製造業経営コンサルタントの井上です。
今日は、産業用ロボットメーカーのとある記事を見て思ったことを書いていきます。
産業用ロボットメーカーが現場に降りてきた
ダイヘンは産業用ロボット事業において、周辺機器とのシステム構築をセットにした提案を強化する。ロボットシステムインテグレーター(SIer)との連携を増やして、レーザー加工や組み立てなどの用途提案の幅を拡大。中小企業のロボット導入を後押しする。2023年度までに国内でのロボット事業に占めるシステム構築とのセット提案の割合を、現在の15%から30%へ引き上げる。(日刊工業新聞より)
このダイヘンの記事を見て感じたこととしては、
産業用ロボットはいわゆる標準品であり、今後は中国メーカー含め参入が相次いてくる。そして、価格競争になり産業用ロボットメーカーも淘汰の時代が必ずきます。より自社に特長を付けて、差別化するという意味で、産業用ロボットメーカーがアプリケーション(用途)特化・提案を事業として考えだしたということを意味します。
産業用ロボット(ロボットSier)の現状
産業用ロボットの受注と鉱工業生産指数を見てみると(2021年4月20日段階)、明らかに増加傾向にある。
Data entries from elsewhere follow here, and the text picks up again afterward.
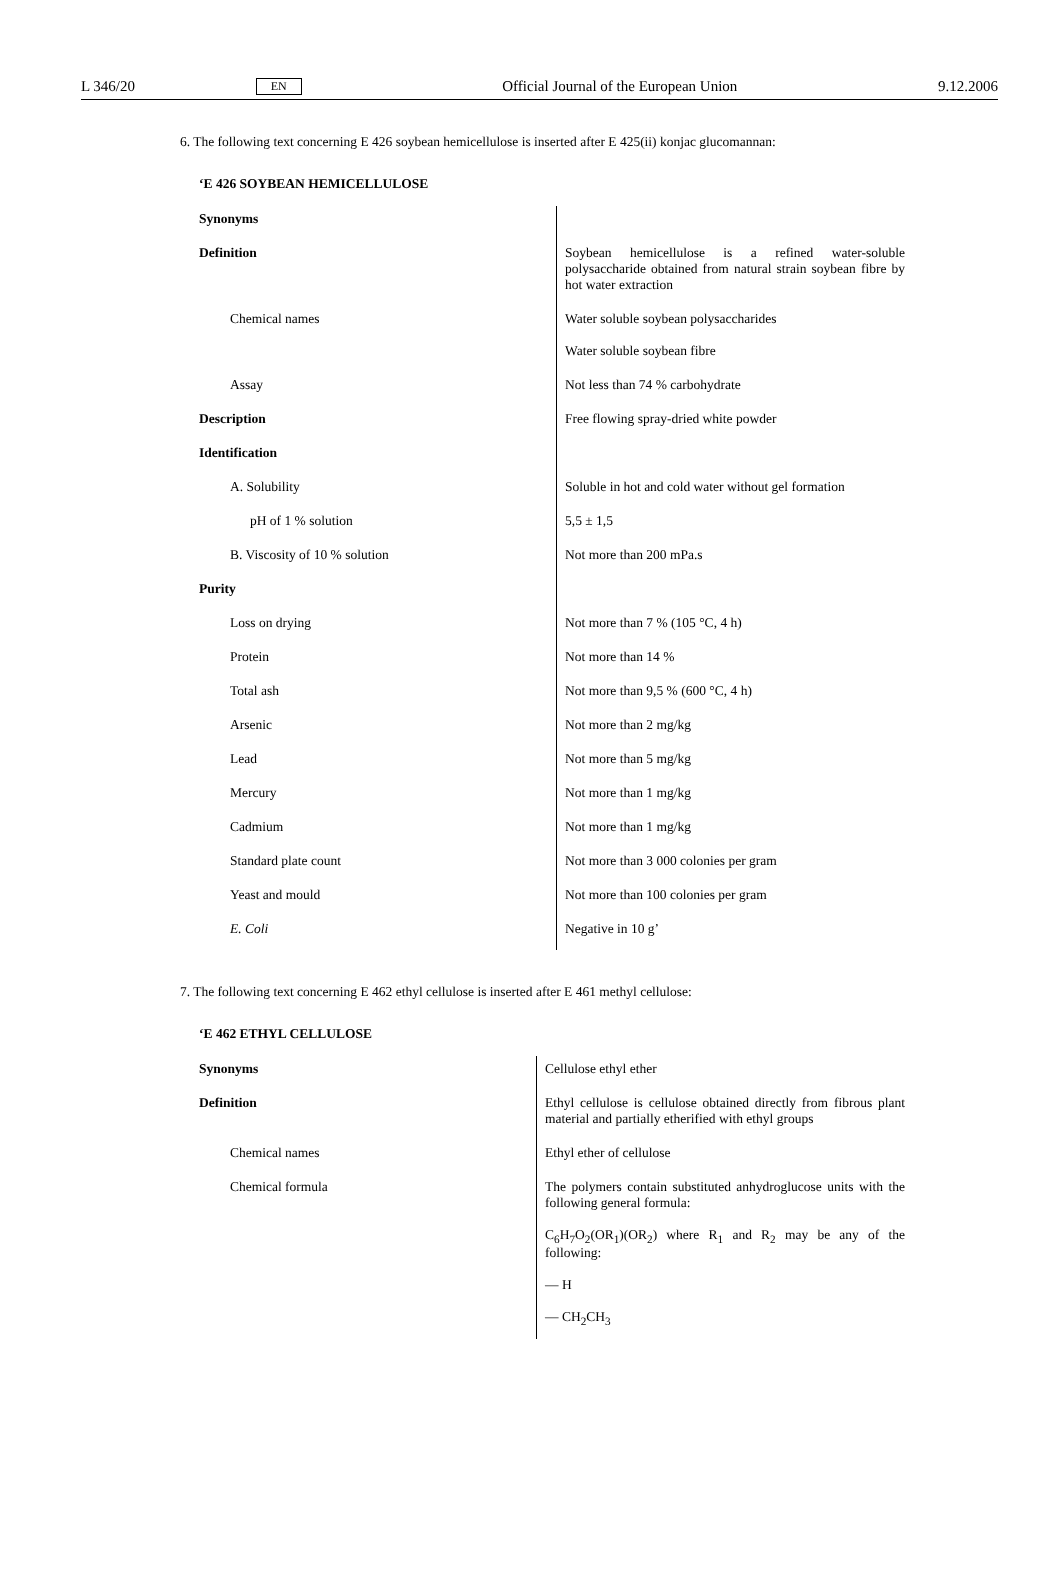L 346/20 EN Official Journal of the European Union 9.12.2006
6. The following text concerning E 426 soybean hemicellulose is inserted after E 425(ii) konjac glucomannan:
‘E 426 SOYBEAN HEMICELLULOSE
| Synonyms | |
| Definition | Soybean hemicellulose is a refined water-soluble polysaccharide obtained from natural strain soybean fibre by hot water extraction |
| Chemical names | Water soluble soybean polysaccharides Water soluble soybean fibre |
| Assay | Not less than 74 % carbohydrate |
| Description | Free flowing spray-dried white powder |
| Identification | |
| A. Solubility | Soluble in hot and cold water without gel formation |
| pH of 1 % solution | 5,5 ± 1,5 |
| B. Viscosity of 10 % solution | Not more than 200 mPa.s |
| Purity | |
| Loss on drying | Not more than 7 % (105 °C, 4 h) |
| Protein | Not more than 14 % |
| Total ash | Not more than 9,5 % (600 °C, 4 h) |
| Arsenic | Not more than 2 mg/kg |
| Lead | Not more than 5 mg/kg |
| Mercury | Not more than 1 mg/kg |
| Cadmium | Not more than 1 mg/kg |
| Standard plate count | Not more than 3 000 colonies per gram |
| Yeast and mould | Not more than 100 colonies per gram |
| E. Coli | Negative in 10 g’ |
7. The following text concerning E 462 ethyl cellulose is inserted after E 461 methyl cellulose:
‘E 462 ETHYL CELLULOSE
| Synonyms | Cellulose ethyl ether |
| Definition | Ethyl cellulose is cellulose obtained directly from fibrous plant material and partially etherified with ethyl groups |
| Chemical names | Ethyl ether of cellulose |
| Chemical formula | The polymers contain substituted anhydroglucose units with the following general formula: C<sub>6</sub>H<sub>7</sub>O<sub>2</sub>(OR<sub>1</sub>)(OR<sub>2</sub>) where R<sub>1</sub> and R<sub>2</sub> may be any of the following: — H — CH<sub>2</sub>CH<sub>3</sub> |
今後もデジタル化、IoT化のリアルと繋がる接点としてのロボットは増えていくでしょう。
ロボットメーカーとロボットSierの役割
今までの産業用ロボットとロボットSierの役割は、下図にあるようにロボットシステムインテグレーター(ロボットSier)がユーザーの課題を把握して、最適なロボット、その他設備をインテグレートしていく役割になっています。
従って、産業用ロボットメーカーは直接ユーザーとやり取りをせずに、システムインテグレーターに任せます。メーカーはロボットの開発と生産に特化しているのが現状です。
ロボットメーカーとロボットSierが競合に
ロボットシステムインテグレーター(ロボットSier)もクライアントが多いのですが、戦略などこのブログでもいろいろ書いて来ました。詳しくは下記の記事を御覧ください。
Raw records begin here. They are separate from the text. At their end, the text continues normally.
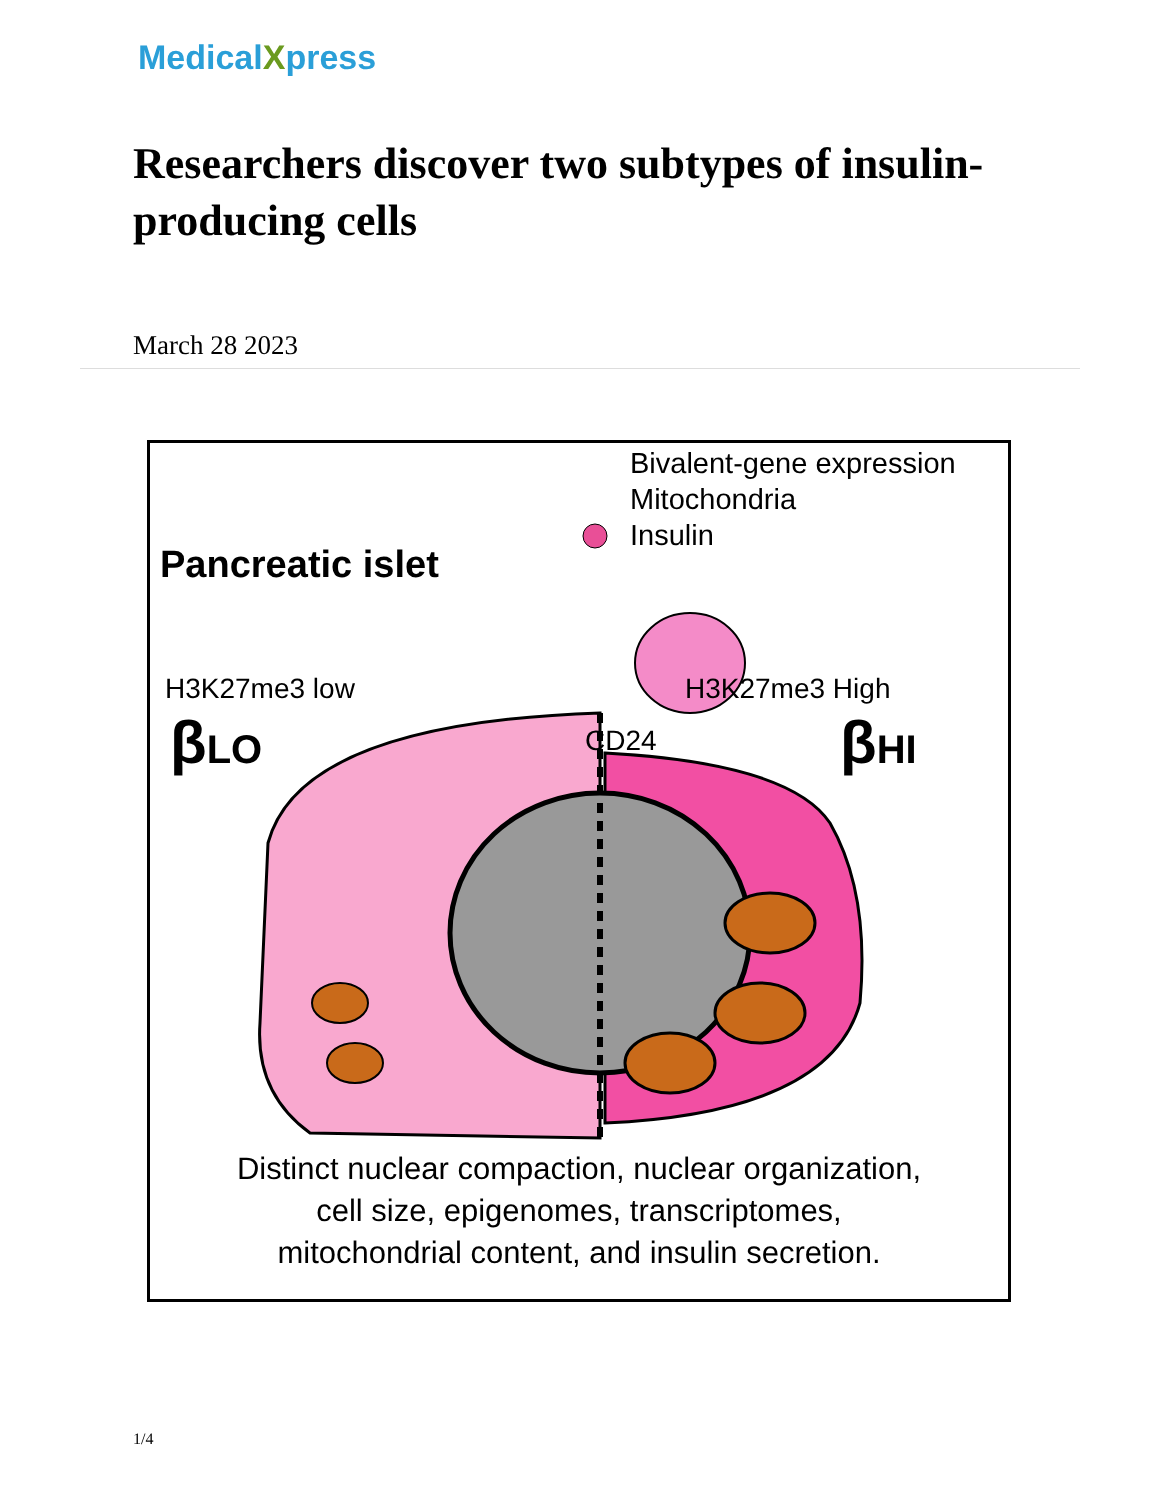MedicalXpress
Researchers discover two subtypes of insulin-producing cells
March 28 2023
Bivalent-gene expression
Mitochondria
Insulin
Pancreatic islet
H3K27me3 low H3K27me3 High
βLO βHI
CD24
Distinct nuclear compaction, nuclear organization,
cell size, epigenomes, transcriptomes,
mitochondrial content, and insulin secretion.
1/4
要は、用途(アプリケーション)別の強みを付けたほうが良いよということです。上手くいけばロボットシステムのメーカーになれる可能性があります。
しかし先日のダイヘンの記事を見て、もっと早くロボットSierは自社に強みを付けないとせっかくメーカー化のチャンスもあったのに、それが徐々に難しくなって元請けから下請けに成り下がる可能性もあります。
またダイヘンは国内のロボットメーカーになりますが、中国のロボットメーカーなども用途特化型のロボットシステムを今後当然出してくるでしょう。
国内のロボットSierは、あくまでの受託製造業なので、現状業績良いかの決定的要因は良い顧客を持っているかどうかにかかってます。これは当たり前ですが、ロボットSierは経験値ビジネスでもあるので経験をより多く積んだロボットSierのレベルが向上していきます。大手の自動車メーカー関連のTier1、Tier2あたりを顧客を持つロボットSierはいろいろな経験値を踏みつつ、仕事があまりと切れることがない。従って、業績のベースとして、特定顧客にベッタリになります。これはこれで悪いことではありません。その上で、用途特化などメーカー化を狙って、より容易に製造現場にロボットを導入しやすいようにしてもらいたいです。用途特化型のロボットシステムメーカー化ができれば、設計工数を減らすことができる収益性を向上させる可能性を秘めています。
このようにロボットシステムインテグレータ(ロボットSier)には、正しい成長してほしいのですが、ダイヘンのように産業用ロボットメーカーが、用途特化した提案を自ら行おうとする大手メーカーが既に動きつつあります。
ロボットSierには、今後も下請けに甘んじ続けるのでなく、より特長を持ち収益性を上げれるメーカー化(特長を明確にする)ことに積極的になって頂きたい。